Acting is acting and it's adapting to the medium. Basically, I love to perform and would take on any challenge. My favourite quote from Shakespeare is:
"All the world's a stage,
and all the men and women merely players.
They have their exits and their entrances,
And one man in his time plays many parts,
His acts being seven ages."
I believe you have only recently begun attending fan conventions. What strikes you the most when you are a guest, having fans coming up asking for your autograph and to speak with you?
I had been approached by promoters asking me to attend their signings and have also been getting quite a lot of fan mail through British Actors Equity. I decided that the time was right to start appearing at conventions ... my first being Empire Day 16 in early 2006. This was organised for me by Aurelien Lukowski of The Luko Agency with Mark Dermul, President of Star Force Events and Publisher of the Autograph Bounty Hunter. Mark also made up most of the pictures that I use at my conventions and has done a wonderful job too. I really enjoyed meeting the Star Wars fans. Every single one of them was polite and very interested in my role and experiences on the movie. I was taken aback by their enthusiasm and excitement in meeting me. I recently traveled to Paris for a convention. I was invited by a french based agency called The Luko Agency, run by Aurelien Lukowski. He has been very helpful in my convention career. The French fans were just as enthusiastic as the English and very keen to meet me. They had a great knowledge of the movies, the world of Star Wars and the role of Massassi Guard.
I have also just appeared at the Darksidecon (Markus Tschenschel and Mario Belverato) on 24th to 26th November with my friends Barrie Holland, Joe Robinson and Stephen Fitzalan. This is a Star Wars and fantasy convention which was in Bottrop, Germany. This convention was great fun for me as I got to sing on stage with a famous German celebrity, Klingolaus, as well as the usual question and answer sessions. The promoter told me that I had been a hit and had won the hearts of many German fans! This has been my favourite convention to date.
What are your upcoming appearances and do you intend to travel overseas to the United States or Canada any time soon?
I have been invited to the Netherlands on the 9th April 2007 for the Sonopromotion International Film Fair (Kees Blokker). I hope to be attending the Star Wars Celebration Europe in July 2007. I am attending a Bond convention in Germany in August/September 2007 organised by Darksidecon .
What is next for Derek Lyons? Do you have any more films or TV work in production you can tell us about?
At present I am working with Graham Dixon at the Michael Chekhov Studio, London. I am working on two book projects at the moment, one on my friendship with Marvin Gaye - I have many interesting stories to tell, and the other is an autobiography. I am going to be performing in 2007 on stage.

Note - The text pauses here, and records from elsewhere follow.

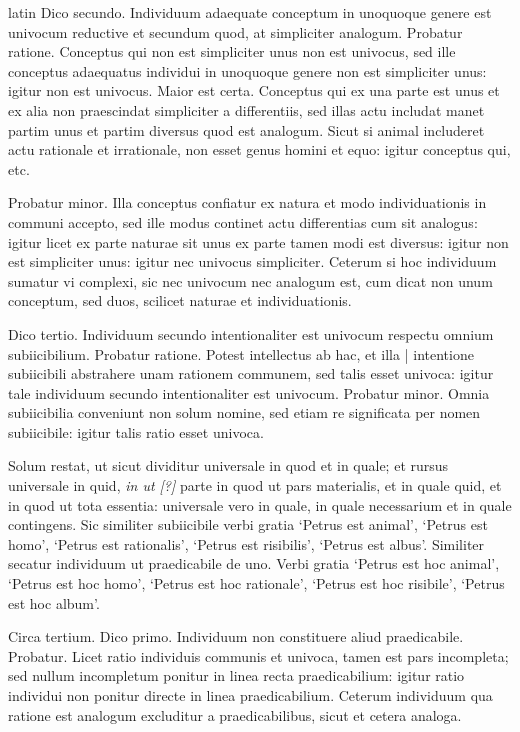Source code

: \begin{otherlanguage*}{latin}
\pstart
Dico secundo. Individuum adaequate conceptum in unoquoque genere est univocum reductive et secundum quod, at simpliciter analogum. Probatur ratione. Conceptus qui non est simpliciter unus non est univocus, sed ille conceptus adaequatus individui in unoquoque genere non est simpliciter unus:
igitur non est univocus. Maior est certa. Conceptus qui ex una parte est unus et ex alia non praescindat simpliciter a differentiis, sed illas actu includat manet partim unus et partim diversus quod est analogum. Sicut si animal includeret actu rationale et irrationale, non esset genus homini et equo:
igitur conceptus qui, etc. 
\pend

\pstart
Probatur minor. Illa conceptus confiatur ex natura et modo individuationis in communi accepto, sed ille modus continet actu differentias cum sit analogus:
igitur licet ex parte naturae sit unus ex parte tamen modi est diversus:
igitur non est simpliciter unus:
igitur nec univocus simpliciter. Ceterum si hoc individuum sumatur vi complexi, sic nec univocum nec analogum est, cum dicat non unum conceptum, sed duos, scilicet naturae et individuationis. 
\pend

\pstart
Dico tertio. Individuum secundo intentionaliter est univocum respectu omnium subiicibilium. Probatur ratione. Potest intellectus ab hac, et illa  \textnormal{|} intentione subiicibili abstrahere unam rationem communem, sed talis esset univoca:
igitur tale individuum secundo intentionaliter est univocum. Probatur minor. Omnia subiicibilia conveniunt non solum nomine, sed etiam re significata per nomen subiicibile:
igitur talis ratio esset univoca. 
\pend

\pstart
Solum restat, ut sicut dividitur universale in quod et in quale; et rursus universale in quid, \emph{in ut [?]} parte in quod ut pars materialis, et in quale quid, et in quod ut tota essentia:
universale vero in quale, in quale necessarium et in quale contingens. Sic similiter subiicibile verbi gratia `Petrus est animal', `Petrus est homo', `Petrus est rationalis', `Petrus est risibilis', `Petrus est albus'. Similiter secatur individuum ut praedicabile de uno. Verbi gratia `Petrus est hoc animal', `Petrus est hoc homo', `Petrus est hoc rationale', `Petrus est hoc risibile', `Petrus est hoc album'. 
\pend

\pstart
Circa tertium. Dico primo. Individuum non constituere aliud praedicabile. Probatur. Licet ratio individuis communis et univoca, tamen est pars incompleta; sed nullum incompletum ponitur in linea recta praedicabilium:
igitur ratio individui non ponitur directe in linea praedicabilium. Ceterum individuum qua ratione est analogum excluditur a praedicabilibus, sicut et cetera analoga. 
\pend


\end{otherlanguage*}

There is an action of figure of the Massassi Temple Guard, named the Rebel Honour Guard, coming out in March. It is made by Hasbro, their Star Wars wave two collection, celebrating 30 years of Star Wars. I may be doing some promotion with this.
What venues will we be able to see you on stage next year and what role will you portray? Can you give us some more information on the plot of the show you will be in?
I cannot say at the moment, but I will say that I will be on stage singing and doing what I love best. I just keep open and positive about life and acting, who knows what the future may hold.
Do you have any final words for your fans reading this interview?
Thank you for all your kindness and interest in me. I appreciate everyone who has taken the time and effort to see me at recent convention appearances. I look forward to future Star Wars gatherings where I can share my experiences with the fans. To all the fans - "May the force be with you all". Massassi blessings. Peace and love, Derek.
Thank you ever so much for your time.